The vice president said the centre has “initiated a place that will give context and depth to our understanding of our past, our place and role in the present and hopefully our preparation for the future. A place that will help tell a fuller, deeper and richer story of a proud, creative and colourful people but also of the rich tapestry of cultures, races, ethnicities and faiths of which they are a part.
“At a more reflective level, we will through this repository and the traditions embedded in the art works and cultural artefacts imbibe the triumphs, challenges, inventions and spiritual heritage of the Yoruba people. We know that well before contact with the Western world, the Yorubas had a fine artistic tradition that was rendered through sculpture and architecture, using wood, bronze, stone, terracotta and brass.

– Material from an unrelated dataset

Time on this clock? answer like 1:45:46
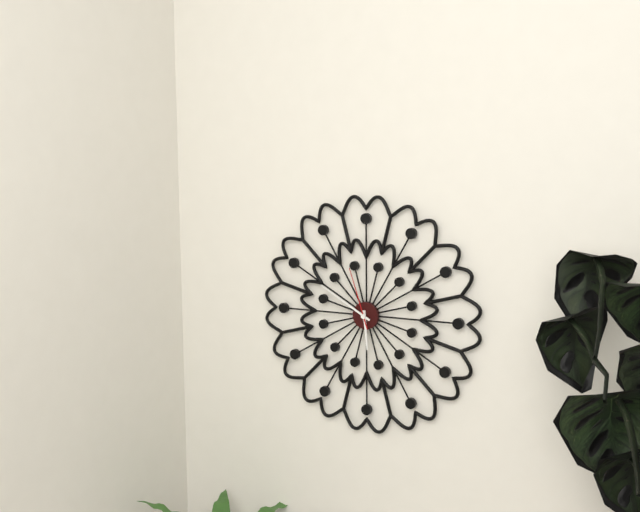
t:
5:50:57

“But beyond and yet inherent in the splendour and beauty of artworks and the genius of artists, are the histories and stories of our people. The forced relocation of Yoruba people by slave dealers to the Americas and the Caribbean and other unspeakable degradations and atrocities of slavery, and the ways in which Yoruba culture adapted and survived in the dehumanising humiliation, and suffering in those distant and hostile environments. And how here at home, Yoruba culture also had to adapt to the onslaught of colonialism, in Nigeria by the British and in Benin and Togo by the French.”
Governors Seyi Makinde of Oyo State, Dapo Abiodun of Ogun State, and Rotimi Akeredolu of Ondo States, represented by their deputies, Rauf Olaniyan, Noimot Salako-Oyedele, and Lucky Ayedatiwa, respectively, advocated preservation of Yoruba culture, urging the centre not to engage in distortion of fact of history, should not dabble into politics. The centre, according to them, must be used to promote the unity of Yoruba race, national unity and nation building.

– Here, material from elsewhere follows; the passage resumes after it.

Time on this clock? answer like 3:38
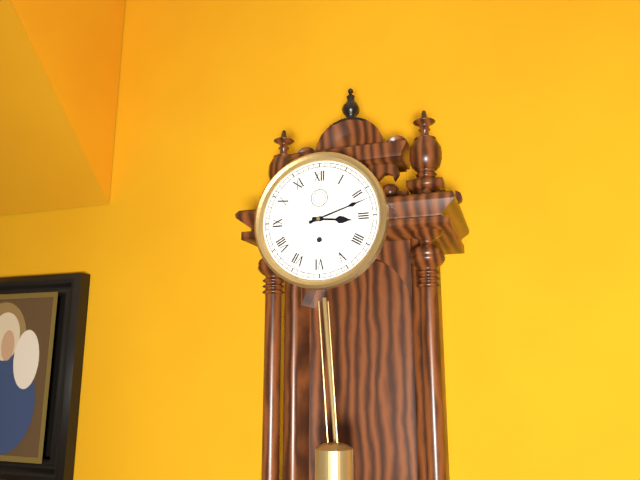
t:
3:12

Alaafin of Oyo, Oba Adeyemi, who chaired the programme, said the YWC should be a focal point of return and restitution of stolen archives and artefacts by the colonialists, alleging that some archives, which recorded the rich history of the Yoruba were taken away by the colonialists, thereby depriving the younger generation of Yoruba race opportunity to read about their rich history. The archives, he said, now exists in some developed countries.

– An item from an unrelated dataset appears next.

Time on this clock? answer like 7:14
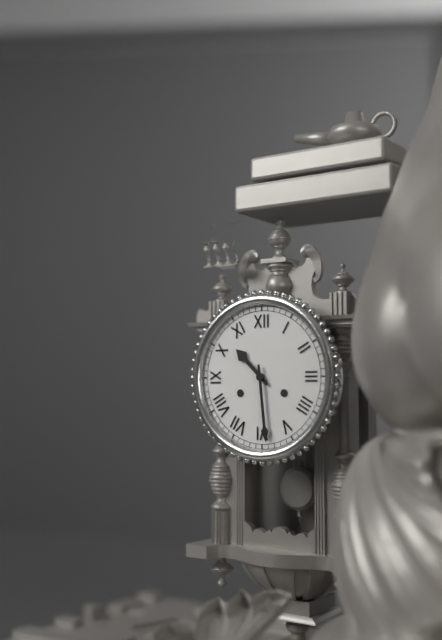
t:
10:29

Aare Ona Kakanfo of Yorubaland, Gani Adams, in an interview with newsmen, said: “We need to document our history, brand our culture and we need to bring pride to our heritage because if you don’t write your history, the enemy will write it in a wrong way and it will affect your pride.
Yoruba is one of the most important races in the world. This is a race that has been in existence for more than 15, 000 years. We have a lot of things to document so that the global village can know our importance and where we are coming from.
The convener of the project, Alao Adedayo, who is the publisher of Alaroye Newspaper, said the idea was first conceived in 2014 with the desire to create a place where researchers could conduct and complete their works on the history, arts and culture of the Yoruba people.